Beyond the resident-preceptor relationship, preceptors also valued resident-patient relationships in determining trust. This finding aligns with broader literature on the importance of provider-patient relationships in continuity clinic settings[37, 38] and is not emphasized in prior research on trust in inpatient and procedural settings [1,2,3, 11, 39]. While the resident-patient relationship was important, preceptors acknowledged limited opportunities for direct observation of resident-patient communication for a variety of reasons, including limited time. This challenge echoes prior literature on continuity clinic supervision and underscores the previously described need for preceptor models that decrease time constraints and facilitate direct observation [20, 40]. Prior recommendations on supporting direct observation include discussing its utility with residents and implementing faculty development on observation and feedback [11, 41, 42]. These may be helpful tools for continuity clinic educators seeking to overcome barriers to direct observation.

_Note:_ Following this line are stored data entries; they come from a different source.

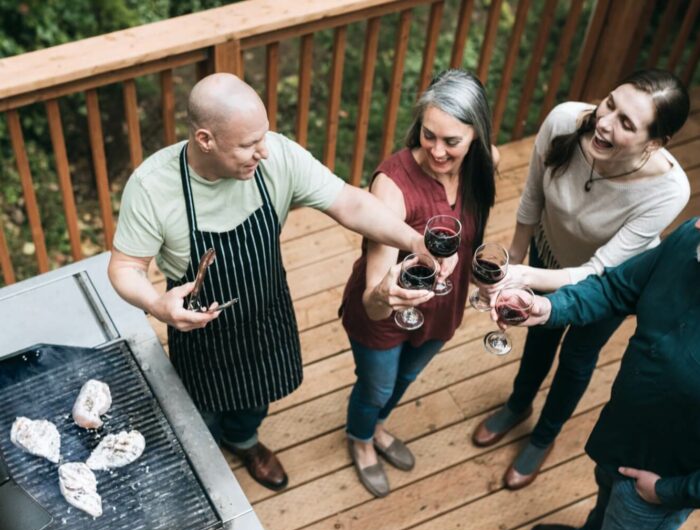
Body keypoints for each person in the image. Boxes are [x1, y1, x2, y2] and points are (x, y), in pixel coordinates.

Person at [108, 73, 452, 493]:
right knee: (201, 415)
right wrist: (159, 306)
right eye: (248, 145)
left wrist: (415, 241)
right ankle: (204, 464)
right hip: (199, 330)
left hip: (266, 309)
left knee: (257, 398)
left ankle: (245, 441)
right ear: (205, 140)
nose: (263, 152)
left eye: (264, 137)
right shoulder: (153, 186)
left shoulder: (276, 158)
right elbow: (125, 267)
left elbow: (351, 202)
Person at [500, 216, 700, 530]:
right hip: (624, 430)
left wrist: (668, 490)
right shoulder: (690, 239)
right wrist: (546, 310)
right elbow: (613, 290)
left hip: (666, 476)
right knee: (606, 496)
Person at [471, 69, 690, 490]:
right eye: (610, 103)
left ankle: (544, 436)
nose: (604, 122)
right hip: (545, 252)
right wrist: (515, 258)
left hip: (610, 284)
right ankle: (518, 405)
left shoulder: (669, 190)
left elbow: (598, 271)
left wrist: (523, 275)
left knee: (576, 358)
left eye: (627, 123)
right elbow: (532, 195)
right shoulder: (564, 121)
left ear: (655, 143)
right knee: (537, 335)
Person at [340, 69, 496, 497]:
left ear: (476, 137)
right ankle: (361, 437)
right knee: (378, 386)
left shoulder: (484, 166)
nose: (437, 152)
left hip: (444, 305)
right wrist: (385, 293)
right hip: (388, 310)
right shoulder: (391, 186)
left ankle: (378, 426)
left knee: (404, 381)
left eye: (452, 141)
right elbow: (374, 298)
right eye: (429, 135)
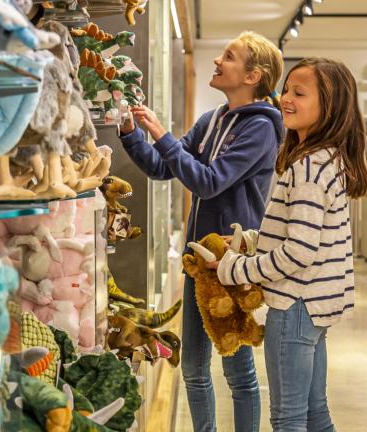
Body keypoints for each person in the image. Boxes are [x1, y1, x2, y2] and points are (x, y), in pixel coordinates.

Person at [118, 31, 284, 432]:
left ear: (252, 75)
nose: (218, 61)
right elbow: (163, 168)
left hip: (232, 264)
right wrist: (129, 131)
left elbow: (209, 182)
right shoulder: (212, 120)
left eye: (228, 56)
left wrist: (162, 135)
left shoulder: (261, 129)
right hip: (198, 262)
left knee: (237, 368)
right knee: (192, 366)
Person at [215, 58, 367, 431]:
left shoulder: (308, 168)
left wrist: (232, 268)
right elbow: (304, 235)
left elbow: (299, 252)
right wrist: (251, 242)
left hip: (295, 304)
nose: (286, 98)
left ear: (329, 107)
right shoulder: (325, 160)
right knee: (315, 413)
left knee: (287, 418)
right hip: (316, 305)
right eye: (286, 89)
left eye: (299, 93)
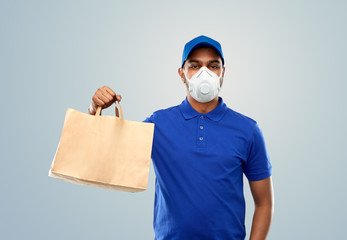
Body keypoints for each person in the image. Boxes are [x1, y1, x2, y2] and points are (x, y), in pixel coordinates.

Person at [88, 35, 274, 240]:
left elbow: (264, 203)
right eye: (195, 66)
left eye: (213, 66)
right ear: (181, 73)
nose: (204, 73)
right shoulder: (158, 123)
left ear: (223, 73)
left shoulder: (247, 129)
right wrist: (94, 111)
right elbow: (109, 156)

Finally, the importance of preceptor continuity with residents’ patients highlights how the preceptor-patient relationship contributes differently to trust in the continuity clinic setting compared to other contexts. Continuity clinic preceptors often had less familiarity than residents with their patients, presenting a patient safety and educational challenge. Prior literature highlighted that over-trust, which can occur when supervisors have few experiences with a trainee or face high clinical demands, can lead to unsafe patient care [9, 30, 43]. In our study, preceptors feared they over-trusted residents due to their own limited knowledge of and continuity with residents’ patients. Systems that promote preceptor familiarity with residents’ patients, such as preferentially scheduling residents’ patients with longitudinal faculty preceptors when the resident is unavailable, may support preceptors in making accurate trust assessments without compromising teaching or patient care.

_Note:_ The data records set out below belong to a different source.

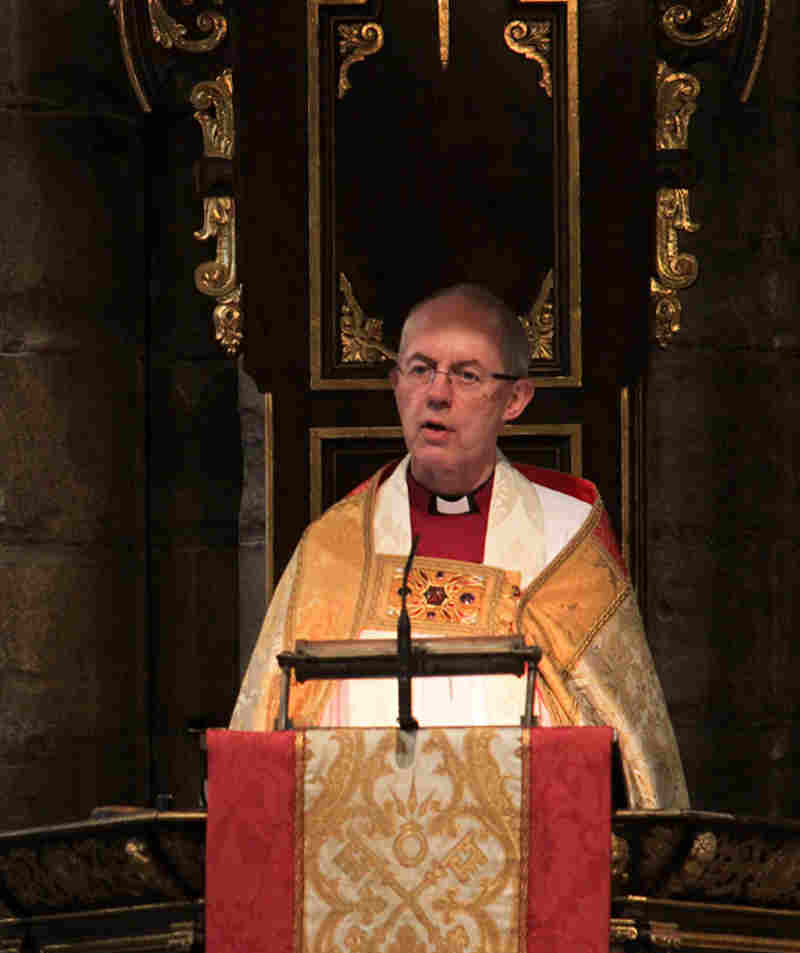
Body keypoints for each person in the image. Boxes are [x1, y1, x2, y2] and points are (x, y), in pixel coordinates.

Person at [230, 284, 689, 809]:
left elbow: (634, 755)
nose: (437, 394)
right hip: (361, 835)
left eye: (467, 375)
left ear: (515, 399)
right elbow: (264, 739)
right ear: (396, 385)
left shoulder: (565, 541)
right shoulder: (335, 547)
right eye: (420, 369)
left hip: (525, 834)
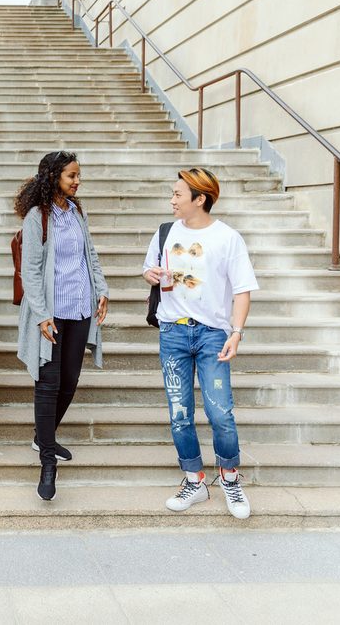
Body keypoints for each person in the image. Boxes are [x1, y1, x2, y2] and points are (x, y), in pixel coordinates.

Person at [141, 167, 258, 520]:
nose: (172, 200)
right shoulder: (165, 232)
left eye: (178, 194)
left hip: (212, 335)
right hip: (173, 333)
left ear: (200, 198)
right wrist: (152, 273)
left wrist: (236, 333)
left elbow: (242, 291)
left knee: (220, 412)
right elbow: (149, 269)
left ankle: (230, 477)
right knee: (180, 415)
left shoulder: (228, 238)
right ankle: (195, 480)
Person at [15, 150, 109, 501]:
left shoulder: (77, 212)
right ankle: (47, 461)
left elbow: (91, 255)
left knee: (70, 381)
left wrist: (102, 290)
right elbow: (31, 271)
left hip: (80, 309)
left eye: (78, 175)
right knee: (48, 384)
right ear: (54, 176)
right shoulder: (38, 217)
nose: (77, 181)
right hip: (51, 314)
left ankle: (44, 436)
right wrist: (41, 314)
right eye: (72, 175)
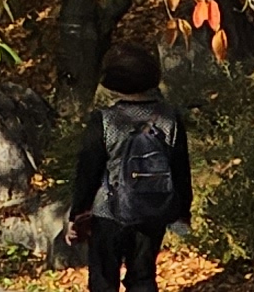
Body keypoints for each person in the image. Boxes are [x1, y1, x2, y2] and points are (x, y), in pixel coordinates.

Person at [62, 42, 192, 292]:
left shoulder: (104, 120)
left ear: (114, 82)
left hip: (108, 212)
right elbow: (180, 170)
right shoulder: (169, 118)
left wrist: (77, 215)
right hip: (153, 210)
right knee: (143, 277)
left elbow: (87, 172)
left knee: (103, 280)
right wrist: (182, 212)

Trust and supervision of residents providing care between clinic visits, primarily through the electronic health record, was particularly challenging. Prior studies found variable resident completion of between-visit tasks and frequent deficiencies in patient-centered communication, with no studies on the quality of task completion or supervisor oversight [44,45,46]. Further research on resident performance and preceptor supervision of task completion, particularly related to patient communications and abnormal results, may reveal effective ways to support the alignment of trust and supervision in between-visit care and facilitate feedback and coaching that promote residents’ growth.

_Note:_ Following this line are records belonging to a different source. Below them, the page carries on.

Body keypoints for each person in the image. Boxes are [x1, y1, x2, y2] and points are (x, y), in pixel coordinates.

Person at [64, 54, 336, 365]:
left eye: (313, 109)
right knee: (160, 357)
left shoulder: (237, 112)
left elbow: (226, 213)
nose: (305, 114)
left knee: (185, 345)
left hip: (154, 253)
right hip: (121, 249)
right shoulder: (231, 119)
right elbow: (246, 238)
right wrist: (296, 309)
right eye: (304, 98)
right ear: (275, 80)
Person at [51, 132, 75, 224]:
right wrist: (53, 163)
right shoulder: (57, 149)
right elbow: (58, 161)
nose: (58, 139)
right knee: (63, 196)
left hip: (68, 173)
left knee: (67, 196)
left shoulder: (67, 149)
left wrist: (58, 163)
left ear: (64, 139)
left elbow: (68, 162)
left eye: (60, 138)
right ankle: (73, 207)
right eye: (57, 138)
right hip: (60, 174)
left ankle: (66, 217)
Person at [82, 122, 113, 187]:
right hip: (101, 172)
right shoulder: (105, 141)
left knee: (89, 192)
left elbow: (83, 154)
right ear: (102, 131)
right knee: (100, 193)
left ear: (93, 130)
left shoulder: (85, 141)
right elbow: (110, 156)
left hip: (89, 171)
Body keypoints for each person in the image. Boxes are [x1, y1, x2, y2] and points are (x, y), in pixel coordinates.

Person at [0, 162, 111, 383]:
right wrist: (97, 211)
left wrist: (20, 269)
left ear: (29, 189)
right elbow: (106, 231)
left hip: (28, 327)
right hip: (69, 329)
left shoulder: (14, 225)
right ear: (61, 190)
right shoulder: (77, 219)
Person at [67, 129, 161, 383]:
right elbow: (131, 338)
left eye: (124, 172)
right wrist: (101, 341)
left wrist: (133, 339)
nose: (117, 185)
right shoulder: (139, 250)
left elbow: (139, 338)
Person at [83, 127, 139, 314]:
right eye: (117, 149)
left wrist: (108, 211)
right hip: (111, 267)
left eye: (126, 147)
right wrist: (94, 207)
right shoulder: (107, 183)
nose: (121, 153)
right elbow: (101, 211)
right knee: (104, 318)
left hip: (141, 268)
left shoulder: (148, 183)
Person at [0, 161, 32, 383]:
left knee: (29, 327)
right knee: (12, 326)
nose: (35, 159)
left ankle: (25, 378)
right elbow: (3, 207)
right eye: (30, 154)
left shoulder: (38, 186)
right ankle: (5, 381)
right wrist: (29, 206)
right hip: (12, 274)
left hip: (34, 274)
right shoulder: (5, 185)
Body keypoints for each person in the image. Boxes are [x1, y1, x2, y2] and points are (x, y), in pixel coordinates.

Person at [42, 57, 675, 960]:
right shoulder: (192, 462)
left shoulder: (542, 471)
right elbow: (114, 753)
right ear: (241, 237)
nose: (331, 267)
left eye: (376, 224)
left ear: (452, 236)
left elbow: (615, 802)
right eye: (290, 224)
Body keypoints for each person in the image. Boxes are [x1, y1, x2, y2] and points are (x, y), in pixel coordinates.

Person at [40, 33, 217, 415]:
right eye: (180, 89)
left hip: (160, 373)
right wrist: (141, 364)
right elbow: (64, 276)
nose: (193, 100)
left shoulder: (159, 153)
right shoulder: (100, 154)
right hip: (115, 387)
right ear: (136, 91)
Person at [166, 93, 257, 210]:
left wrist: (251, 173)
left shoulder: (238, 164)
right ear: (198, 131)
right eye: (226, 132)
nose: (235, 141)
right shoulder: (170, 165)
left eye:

This study has limitations. Our participants came from a single institution; findings may not be transferable to other contexts. We did not corroborate preceptors’ perceptions by collecting residents’ perspectives on trust and supervision. Results are based on preceptor self-report and did not include observations.

In summary, we identified unique contributors and challenges to trust development and alignment of trust with supervision in the continuity clinic setting. To promote supervisors’ trust in residents, we encourage educators to think critically about strategies to maximize resident-preceptor-patient continuity, promote direct observation, and improve supervision of residents’ provision of between-visit care.